My initial inclination, upon recognizing this sin in my heart, is to want to just try to do better—yet ultimately this is just another way of me trying to move more towards rightness by my own strength, and of running towards what is “right” instead of running toward Jesus. Loving Jesus and running after him will help me to continue to want to live rightly, but my heart in doing so will be different. Rather than becoming caught up in my own strivings for rightness, I want and need the Holy Spirit to continue to help me see and know and understand and experience the glory of who Jesus is, and the grace and life that he has lavished so freely upon me and all believers.

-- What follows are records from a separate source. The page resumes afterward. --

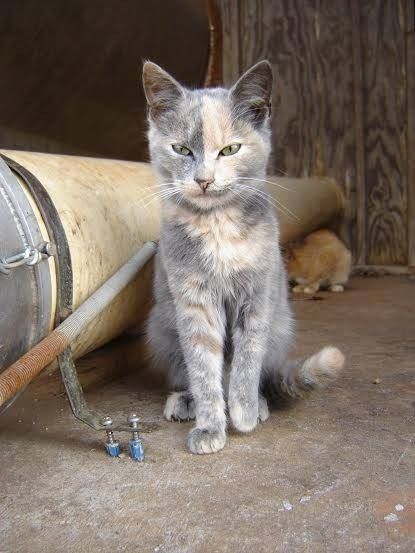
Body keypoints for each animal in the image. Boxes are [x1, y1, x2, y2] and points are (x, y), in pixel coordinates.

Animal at [143, 60, 344, 452]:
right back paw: (185, 401)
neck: (217, 225)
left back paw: (261, 402)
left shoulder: (257, 294)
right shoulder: (193, 298)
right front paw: (210, 425)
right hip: (162, 327)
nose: (204, 179)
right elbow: (203, 366)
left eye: (230, 149)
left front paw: (244, 411)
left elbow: (247, 360)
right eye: (182, 149)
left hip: (280, 325)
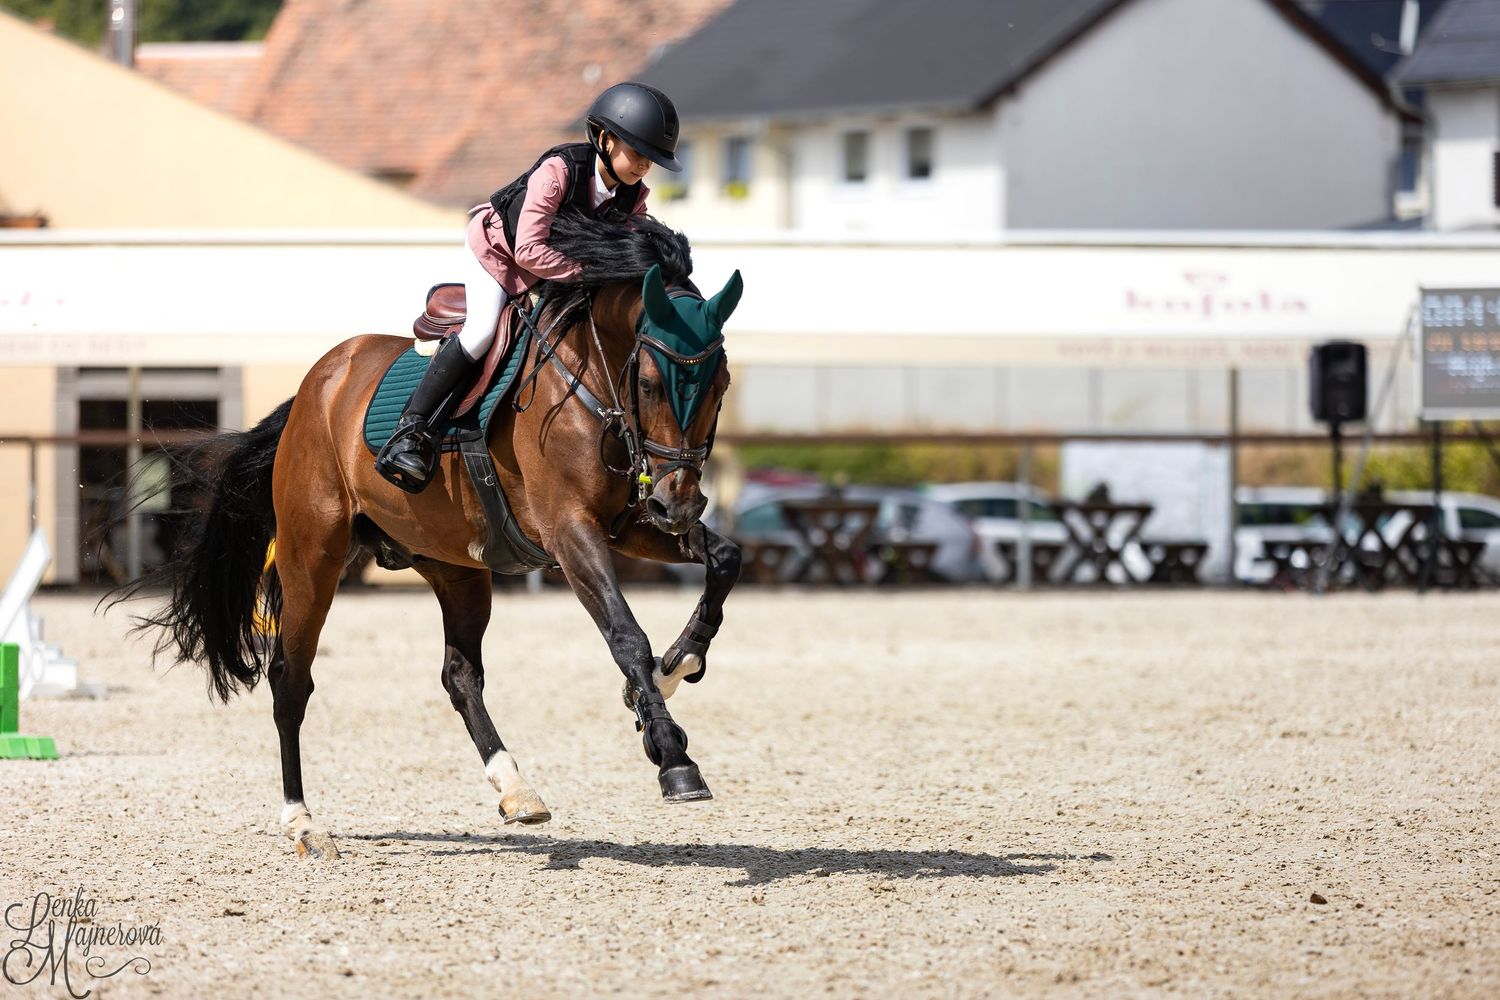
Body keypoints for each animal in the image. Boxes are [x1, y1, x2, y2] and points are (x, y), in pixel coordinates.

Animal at [111, 212, 744, 859]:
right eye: (650, 383)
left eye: (720, 383)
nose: (680, 502)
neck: (592, 378)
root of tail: (316, 386)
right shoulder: (571, 533)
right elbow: (625, 634)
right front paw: (673, 756)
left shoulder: (629, 527)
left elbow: (725, 557)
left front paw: (679, 663)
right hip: (313, 554)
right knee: (291, 677)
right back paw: (303, 822)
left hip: (455, 567)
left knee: (459, 675)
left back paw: (516, 789)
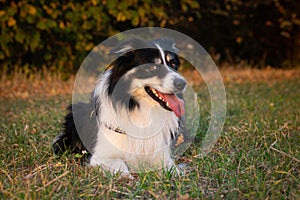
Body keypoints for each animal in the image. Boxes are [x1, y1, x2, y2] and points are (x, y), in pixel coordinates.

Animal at [52, 37, 186, 175]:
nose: (182, 83)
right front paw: (126, 176)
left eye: (173, 65)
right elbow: (120, 163)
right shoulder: (98, 155)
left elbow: (173, 168)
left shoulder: (160, 153)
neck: (140, 108)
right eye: (152, 67)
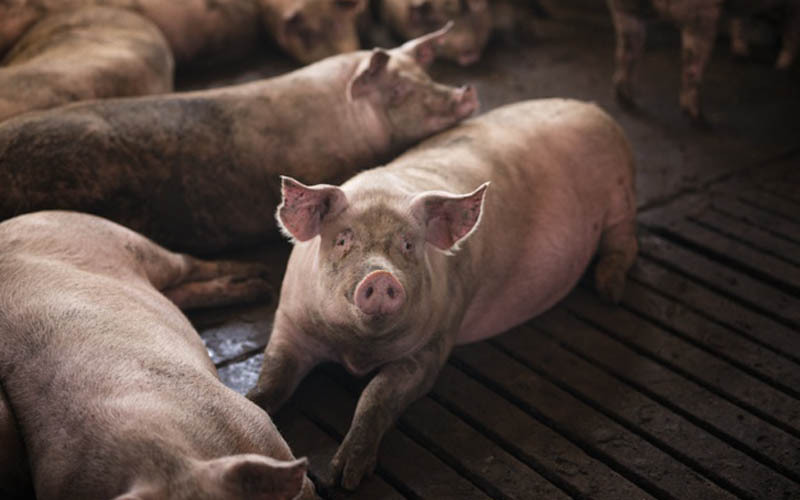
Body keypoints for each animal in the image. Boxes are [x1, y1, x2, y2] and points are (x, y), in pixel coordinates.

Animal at [0, 210, 318, 500]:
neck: (168, 463)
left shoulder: (257, 425)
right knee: (181, 293)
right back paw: (258, 287)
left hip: (130, 242)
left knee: (188, 263)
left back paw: (261, 279)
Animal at [247, 97, 640, 488]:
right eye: (343, 240)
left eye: (408, 244)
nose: (380, 276)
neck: (356, 351)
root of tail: (592, 108)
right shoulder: (289, 322)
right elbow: (274, 374)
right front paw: (251, 404)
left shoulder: (433, 345)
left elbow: (376, 396)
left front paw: (346, 477)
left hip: (621, 196)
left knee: (625, 242)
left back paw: (609, 293)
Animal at [608, 0, 796, 122]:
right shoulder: (625, 11)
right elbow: (626, 54)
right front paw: (624, 97)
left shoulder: (701, 12)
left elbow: (692, 64)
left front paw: (693, 112)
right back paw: (743, 55)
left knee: (789, 26)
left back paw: (783, 65)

2:1 And you were dead in the trespasses and sins…4 But God, being rich in mercy, because of the great love with which he loved us, 5 even when we were dead in our trespasses, made us alive together with Christ—by grace you have been saved— 6 and raised us up with him and seated us with him in the heavenly places in Christ Jesus, 7 so that in the coming ages he might show the immeasurable riches of his grace in kindness toward us in Christ Jesus. 8 For by grace you have been saved through faith. And this is not your own doing; it is the gift of God, 9 not a result of works, so that no one may boast. 10 For we are his workmanship, created in Christ Jesus for good works, which God prepared beforehand, that we should walk in them.

Ephesians 2:1, 4-10 (ESV)

It was far from right or fair that Jesus died me—for I could never do enough right to earn this sacrifice. Yet he chose to sacrifice himself for me, and poured grace and love upon me even though I was far from deserving. And if the Holy Spirit continues to grow my understanding the extent of his love and grace, how can my heart help but respond by being deeply humbled, unspeakably grateful, and filled with the worship and praise of Jesus? And how can my heart and my ensuing actions not be motivated increasingly by loving Jesus in response to his love, and then loving others as an overflow?

Even as I grow in resting in the grace received in Jesus, I imagine I will always care about what is right, and I hope that this passion, when redeemed, will even contribute to me faithfully accomplishing the “good works” that God has prepared for me to do. But I think I will begin to care about rightness in a different sort of way that is filled with more love and grace in my response to others rather than being motivated by a heart solely fixated on rightness itself. I pray that the Holy Spirit may continue to grow me in resting in the grace I have received from Jesus, and that from this place I may then grow in loving Jesus, my family, and others with a genuinely gracious and loving heart.